Главный инженер выглянул в окно, кого-то там увидел и, громко крича, побежал на улицу. Костя с минуту осмысливал сказанное, потом представил себе вора, удирающего с двухтонным ящиком в руках по глубокому снегу от главного инженера, и на него нашел приступ гомерического хохота. Нахохотавшись всласть, Костя вновь сосредоточился и дописал к последнему предложению: «…его голубые джинсы». Так незаметно в лирический рассказ просочилась совершенно посторонняя вещь – джинсы главного инженера дирекции, человека совсем не лирического и от поэзии далекого.
Костя продолжил дальше: «А может быть, ей понравилось, что он легко разбирается в такой сложной технике, как газоперекачивающая станция, или…»
– Пишешь?! Что ты там пишешь? – раздался над Костей голос Леши Петрова.
Леша, видно, устал от преферанса, вышел на кухню попить водички и наткнулся на творящего Костю.

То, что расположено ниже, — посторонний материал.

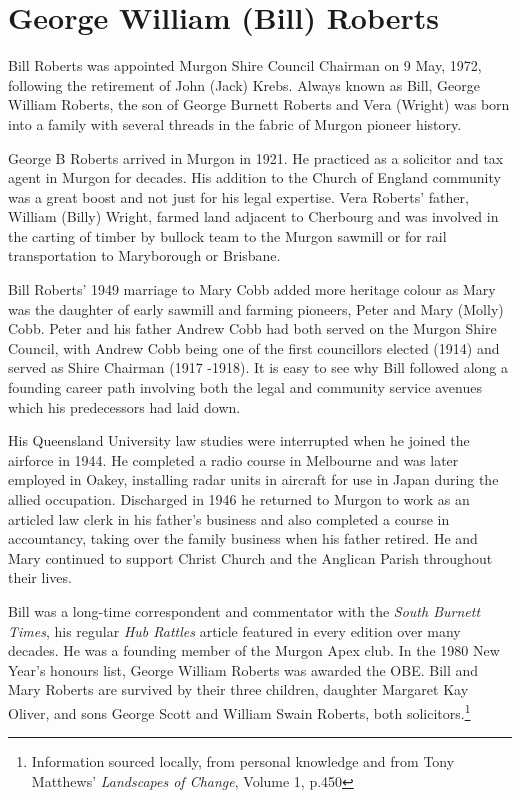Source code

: \section{George William (Bill) Roberts}



Bill Roberts was appointed Murgon Shire Council Chairman on 9 May, 1972, following the retirement of John (Jack) Krebs. Always known as Bill, George William Roberts, the son of George Burnett Roberts and Vera (Wright) was born into a family with several threads in the fabric of Murgon pioneer history.



George B Roberts arrived in Murgon in 1921. He practiced as a solicitor and tax agent in Murgon for decades. His addition to the Church of England community was a great boost and not just for his legal expertise. Vera Roberts' father, William (Billy) Wright, farmed land adjacent to Cherbourg and was involved in the carting of timber by bullock team to the Murgon sawmill or for rail transportation to Maryborough or Brisbane.



Bill Roberts' 1949 marriage to Mary Cobb added more heritage colour as Mary was the daughter of early sawmill and farming pioneers, Peter and Mary (Molly) Cobb. Peter and his father Andrew Cobb had both served on the Murgon Shire Council, with Andrew Cobb being one of the first councillors elected (1914) and served as Shire Chairman (1917 -1918). It is easy to see why Bill followed along a founding career path involving both the legal and community service avenues which his predecessors had laid down.



His Queensland University law studies were interrupted when he joined the airforce in 1944. He completed a radio course in Melbourne and was later employed in Oakey, installing radar units in aircraft for use in Japan during the allied occupation. Discharged in 1946 he returned to Murgon to work as an articled law clerk in his father's business and also completed a course in accountancy, taking over the family business when his father retired. He and Mary continued to support Christ Church and the Anglican Parish throughout their lives.



Bill was a long-time correspondent and commentator with the \emph{South Burnett Times}, his regular \emph{Hub Rattles} article featured in every edition over many decades. He was a founding member of the Murgon Apex club. In the 1980 New Year's honours list, George William Roberts was awarded the OBE. Bill and Mary Roberts are survived by their three children, daughter Margaret Kay Oliver, and sons George Scott and William Swain Roberts, both solicitors.\footnote{Information sourced locally, from personal knowledge and from Tony Matthews' \emph{Landscapes of Change}, Volume 1, p.450}


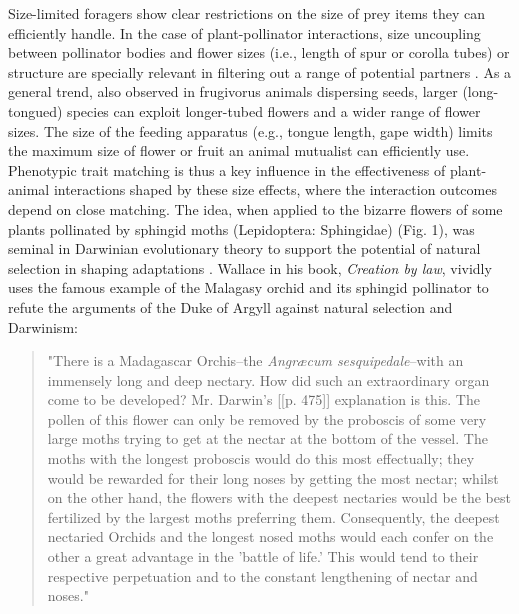 \documentclass[a4paper,12pt]{article}
\begin{document}
Size-limited foragers show clear restrictions on the size of prey items they can efficiently handle. In the case of plant-pollinator interactions, size uncoupling between pollinator bodies and flower sizes (i.e., length of spur or corolla tubes) or structure are specially relevant in filtering out a range of potential partners \citep{Cocucci:2009}. As a general trend, also observed in frugivorus animals dispersing seeds, larger (long-tongued) species can exploit longer-tubed flowers and a wider range of flower sizes. The size of the feeding apparatus (e.g., tongue length, gape width) limits the maximum size of flower or fruit an animal mutualist can efficiently use. Phenotypic trait matching is thus a key influence in the effectiveness of plant-animal interactions shaped by these size effects, where the interaction outcomes depend on close matching. The idea, when applied to the bizarre flowers of some plants pollinated by sphingid moths (Lepidoptera: Sphingidae) (Fig. 1), was seminal in Darwinian evolutionary theory to support the potential of natural selection in shaping adaptations \citep{Arditti:2012}. Wallace \citep{Wallace:1867} in his book, \textit{Creation by law}, vividly uses the famous example of the Malagasy orchid and its sphingid pollinator to refute the arguments of the Duke of Argyll against natural selection and Darwinism:

\begin{spacing}{1.0}
	\begin{quotation}
	 "There is a Madagascar Orchis--the \textit{Angræcum sesquipedale}--with an immensely long and deep nectary. How did such an extraordinary organ come to be developed? Mr. Darwin's [[p. 475]] explanation is this. The pollen of this flower can only be removed by the proboscis of some very large moths trying to get at the nectar at the bottom of the vessel. The moths with the longest proboscis would do this most effectually; they would be rewarded for their long noses by getting the most nectar; whilst on the other hand, the flowers with the deepest nectaries would be the best fertilized by the largest moths preferring them. Consequently, the deepest nectaried Orchids and the longest nosed moths would each confer on the other a great advantage in the 'battle of life.' This would tend to their respective perpetuation and to the constant lengthening of nectar and noses."
	 \end{quotation}
 \end{spacing}
 
\end{document}
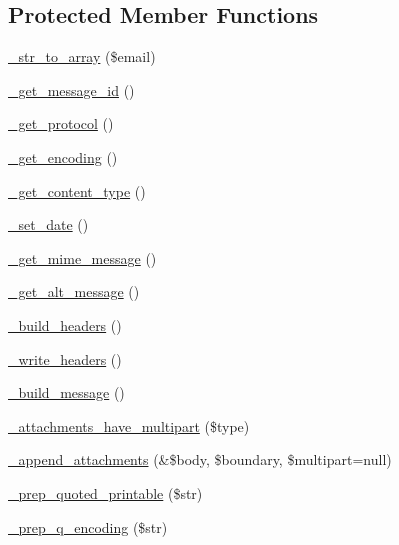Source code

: \subsection*{Protected Member Functions}
\begin{DoxyCompactItemize}
\item 
\mbox{\hyperlink{class_c_i___email_a64cd83e470ede0781d028d7198474d1c}{\+\_\+str\+\_\+to\+\_\+array}} (\$email)
\item 
\mbox{\hyperlink{class_c_i___email_a253c34263736465755f85ec4192aa6b4}{\+\_\+get\+\_\+message\+\_\+id}} ()
\item 
\mbox{\hyperlink{class_c_i___email_ad0000c693b4b2768f56fcc1049f8b3c7}{\+\_\+get\+\_\+protocol}} ()
\item 
\mbox{\hyperlink{class_c_i___email_ab7a90b9198c0384a2a330728f2c78ebd}{\+\_\+get\+\_\+encoding}} ()
\item 
\mbox{\hyperlink{class_c_i___email_a0df0801e489187b9f8108ec776f98f2e}{\+\_\+get\+\_\+content\+\_\+type}} ()
\item 
\mbox{\hyperlink{class_c_i___email_a0c25effa0066e09273d092572709f6eb}{\+\_\+set\+\_\+date}} ()
\item 
\mbox{\hyperlink{class_c_i___email_a2211ba669bd8d076041d4e72bc8a9c59}{\+\_\+get\+\_\+mime\+\_\+message}} ()
\item 
\mbox{\hyperlink{class_c_i___email_a1a87461e94ab7466b7b6f22682c4a055}{\+\_\+get\+\_\+alt\+\_\+message}} ()
\item 
\mbox{\hyperlink{class_c_i___email_a5dbec091c7efce89395a40e460b75d49}{\+\_\+build\+\_\+headers}} ()
\item 
\mbox{\hyperlink{class_c_i___email_a6bde7269215bc1093811ae098bb034bf}{\+\_\+write\+\_\+headers}} ()
\item 
\mbox{\hyperlink{class_c_i___email_a9ddc60e529eb909ff0879781a6f296ff}{\+\_\+build\+\_\+message}} ()
\item 
\mbox{\hyperlink{class_c_i___email_ae652360ac4267d201218921f46b77df7}{\+\_\+attachments\+\_\+have\+\_\+multipart}} (\$type)
\item 
\mbox{\hyperlink{class_c_i___email_a24b79594abe7528b9207c3dad7494f70}{\+\_\+append\+\_\+attachments}} (\&\$body, \$boundary, \$multipart=null)
\item 
\mbox{\hyperlink{class_c_i___email_af2beda05a0ab5d0ec65b03da633b1d33}{\+\_\+prep\+\_\+quoted\+\_\+printable}} (\$str)
\item 
\mbox{\hyperlink{class_c_i___email_a56a4d842c3dfe77bcb41082a82c5df24}{\+\_\+prep\+\_\+q\+\_\+encoding}} (\$str)

\end{DoxyCompactItemize}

– Какое тебе дело до того, что я пишу?
– Какое мое дело?! Ты, наверное, докладную в Ленинград пишешь! Пишешь, что это старший инженер Петров по ошибке включил маслонасос на третьем агрегате и облил маслом министерскую комиссию. Заложить хочешь?! Только попробуй, я сразу же напишу, что ты, как руководитель бригады, заставил меня включать насос на не принятом в наладку оборудовании.
– Леша, ты дурак от рождения или временно обалдел? – спросил Костя.

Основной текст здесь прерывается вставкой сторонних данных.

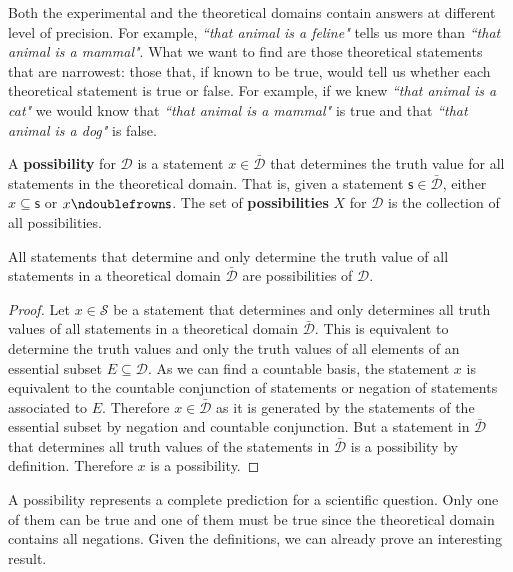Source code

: \documentclass[11pt,letterpaper,fleqn]{memoir} %
\begin{document}
Both the experimental and the theoretical domains contain answers at different level of precision. For example, \emph{``that animal is a feline"} tells us more than \emph{``that animal is a mammal"}. What we want to find are those theoretical statements that are narrowest: those that, if known to be true, would tell us whether each theoretical statement is true or false. For example, if we knew \emph{``that animal is a cat"} we would know that \emph{``that animal is a mammal"} is true and that \emph{``that animal is a dog"} is false.

\begin{mathSection}

\begin{defn}
	A \textbf{possibility} for $\mathcal{D}$ is a statement $x \in \bar{\mathcal{D}}$ that determines the truth value for all statements in the theoretical domain. That is, given a statement $\mathsf{s} \in \bar{\mathcal{D}}$, either $x \subseteq \mathsf{s}$ or $x \ncomp \mathsf{s}$. The set of \textbf{possibilities} $X$ for $\mathcal{D}$ is the collection of all possibilities.
\end{defn}

\begin{prop}
	All statements that determine and only determine the truth value of all statements in a theoretical domain $\bar{\mathcal{D}}$ are possibilities of $\mathcal{D}$.
\end{prop}

\begin{proof}
	Let $x \in \mathcal{S}$ be a statement that determines and only determines all truth values of all statements in a theoretical domain $\bar{\mathcal{D}}$. This is equivalent to determine the truth values and only the truth values of all elements of an essential subset $E \subseteq \mathcal{D}$. As we can find a countable basis, the statement $x$ is equivalent to the countable conjunction of statements or negation of statements associated to $E$. Therefore $x \in \bar{\mathcal{D}}$ as it is generated by the statements of the essential subset by negation and countable conjunction. But a statement in $\bar{\mathcal{D}}$ that determines all truth values of the statements in $\bar{\mathcal{D}}$ is a possibility by definition. Therefore $x$ is a possibility.
\end{proof}
\end{mathSection}

A possibility represents a complete prediction for a scientific question. Only one of them can be true and one of them must be true since the theoretical domain contains all negations. Given the definitions, we can already prove an interesting result.
\end{document}

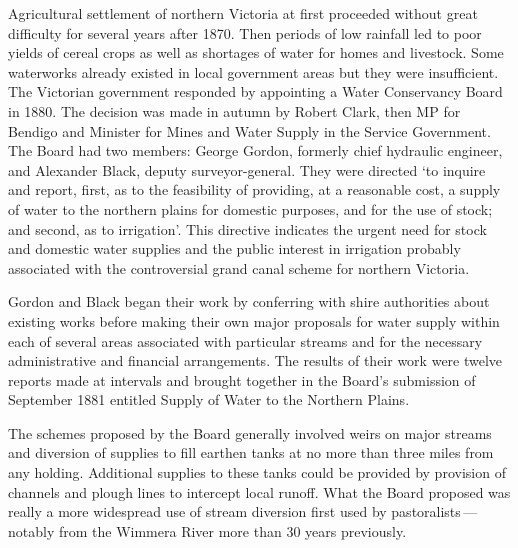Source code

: Agricultural settlement of northern Victoria at first proceeded
without great difficulty for several years after 1870.  Then periods
of low rainfall led to poor yields of cereal crops as well as
shortages of water for homes and livestock.  Some waterworks already
existed in local government areas but they were insufficient.  The
Victorian government responded by appointing a Water Conservancy Board
in 1880.  The decision was made in autumn by Robert Clark,
 then MP for
Bendigo and Minister for Mines and Water Supply in the Service
Government.  The Board had two members: George Gordon,  formerly chief hydraulic engineer, and Alexander Black,
 deputy
surveyor-general.  They were directed `to inquire and report, first,
as to the feasibility of providing, at a reasonable cost, a supply of
water to the northern plains for domestic purposes, and for the use of
stock; and second, as to irrigation'. This directive indicates the
urgent need for stock and domestic water supplies and the public
interest in irrigation probably associated with the controversial
grand canal scheme  for northern
Victoria.

Gordon and Black began their work by conferring with shire authorities
about existing works before making their own major proposals for water
supply within each of several areas associated with particular streams
and for the necessary administrative and financial arrangements.  The
results of their work were twelve reports made at intervals and
brought together in the Board's submission of September 1881 entitled
Supply of Water to the Northern Plains.

The schemes proposed by the Board generally involved weirs on major
streams and diversion of supplies to fill earthen tanks at no more
than three miles from any holding. Additional supplies to these tanks
could be provided by provision of channels and plough lines to
intercept local runoff.  What the Board proposed was really a more
wide\-spread use of stream diversion first used by
pastoralists\,---\,notably from the Wimmera River
 more than 30 years
previously.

– Что?! – взревел Леша и грудью пошел на Костю.
Костя тоже выпятил грудь и двинулся вперед. На звуки скандала из соседней комнаты прибежали остальные наладчики и долго разнимали вошедших в раж петухов. Было сказано много разных слов, девяносто девять процентов из которых приводить нельзя по причине их слишком уж большой весомости, а оставшийся один процент приводить просто бессмысленно, он все равно ничего не объяснит. В конце концов Леша сказал: «Пиши что хочешь, но чтобы моей фамилии там не было». На что Костя потряс над головой блокнотом и заявил: «Тебе слишком много нужно сделать, чтобы сюда попасть». На том и порешили.
Леша вспомнил, что уже половина первого ночи, и отправился спать, а Костя, не успев как следует остыть от скандала, сгоряча дописал к последней строчке: «…его крепкие, сильные мускулы», после чего задумался. Рассказ не шел. Костя нервно походил по кухне и тупо посмотрел на написанное, плохо понимая смысл строк. Какая уж тут, к черту, лирика после всех этих передряг? Тут впору эпосом заняться или эпистолярным жанром и в самом деле докладную написать.

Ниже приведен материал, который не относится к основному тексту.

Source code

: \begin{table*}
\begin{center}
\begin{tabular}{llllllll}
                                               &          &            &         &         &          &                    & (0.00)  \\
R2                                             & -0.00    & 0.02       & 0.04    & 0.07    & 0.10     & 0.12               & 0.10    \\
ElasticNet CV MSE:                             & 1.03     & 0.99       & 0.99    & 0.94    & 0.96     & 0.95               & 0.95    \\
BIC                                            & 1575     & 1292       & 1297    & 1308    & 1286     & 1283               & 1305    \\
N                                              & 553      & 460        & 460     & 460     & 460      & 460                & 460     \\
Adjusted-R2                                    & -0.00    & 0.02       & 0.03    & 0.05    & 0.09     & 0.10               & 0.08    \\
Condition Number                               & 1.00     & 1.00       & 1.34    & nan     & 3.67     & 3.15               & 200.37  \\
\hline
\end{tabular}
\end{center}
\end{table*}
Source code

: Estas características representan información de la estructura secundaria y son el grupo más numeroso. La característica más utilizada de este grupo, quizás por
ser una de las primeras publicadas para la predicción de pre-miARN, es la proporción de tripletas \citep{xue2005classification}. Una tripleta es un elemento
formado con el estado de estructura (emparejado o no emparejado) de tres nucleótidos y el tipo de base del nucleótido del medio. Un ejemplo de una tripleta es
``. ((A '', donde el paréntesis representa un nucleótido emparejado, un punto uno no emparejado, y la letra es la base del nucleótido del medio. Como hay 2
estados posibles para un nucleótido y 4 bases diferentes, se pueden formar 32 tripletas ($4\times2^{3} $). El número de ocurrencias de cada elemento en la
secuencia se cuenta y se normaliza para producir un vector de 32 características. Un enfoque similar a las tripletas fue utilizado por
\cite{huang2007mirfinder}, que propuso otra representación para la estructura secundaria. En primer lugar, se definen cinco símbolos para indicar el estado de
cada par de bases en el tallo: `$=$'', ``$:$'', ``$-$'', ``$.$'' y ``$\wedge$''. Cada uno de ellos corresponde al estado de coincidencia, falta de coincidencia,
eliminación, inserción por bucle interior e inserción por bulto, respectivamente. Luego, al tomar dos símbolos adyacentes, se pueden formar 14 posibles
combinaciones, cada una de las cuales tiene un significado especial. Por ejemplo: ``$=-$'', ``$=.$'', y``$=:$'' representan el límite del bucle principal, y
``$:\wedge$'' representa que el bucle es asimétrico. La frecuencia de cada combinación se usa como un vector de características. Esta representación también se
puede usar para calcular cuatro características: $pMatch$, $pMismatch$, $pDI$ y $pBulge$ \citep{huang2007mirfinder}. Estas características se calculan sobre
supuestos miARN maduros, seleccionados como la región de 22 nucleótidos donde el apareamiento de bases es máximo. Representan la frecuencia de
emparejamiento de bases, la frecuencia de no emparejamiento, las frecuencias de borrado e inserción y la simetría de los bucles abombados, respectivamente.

Костя огромным усилием воли взял себя в руки и вновь сосредоточился. Смысл написанного стал доходить до него, и уже повеяло лирикой, как дверь на кухню открылась, и на пороге показался Женька Коваленко. Он несколько секунд молча смотрел на Костю, потом со знанием дела спросил:
– Повесть или рассказ?
– Рассказ, – сознался Костя.
– И хорошо платят?
– Разве в этом дело?
– А в чем же?
– Ты спроси у любого литератора, и он тебе ответит, что деньги не самое главное. Главное – выразить себя: свои мысли, свои чувства, свою точку зрения.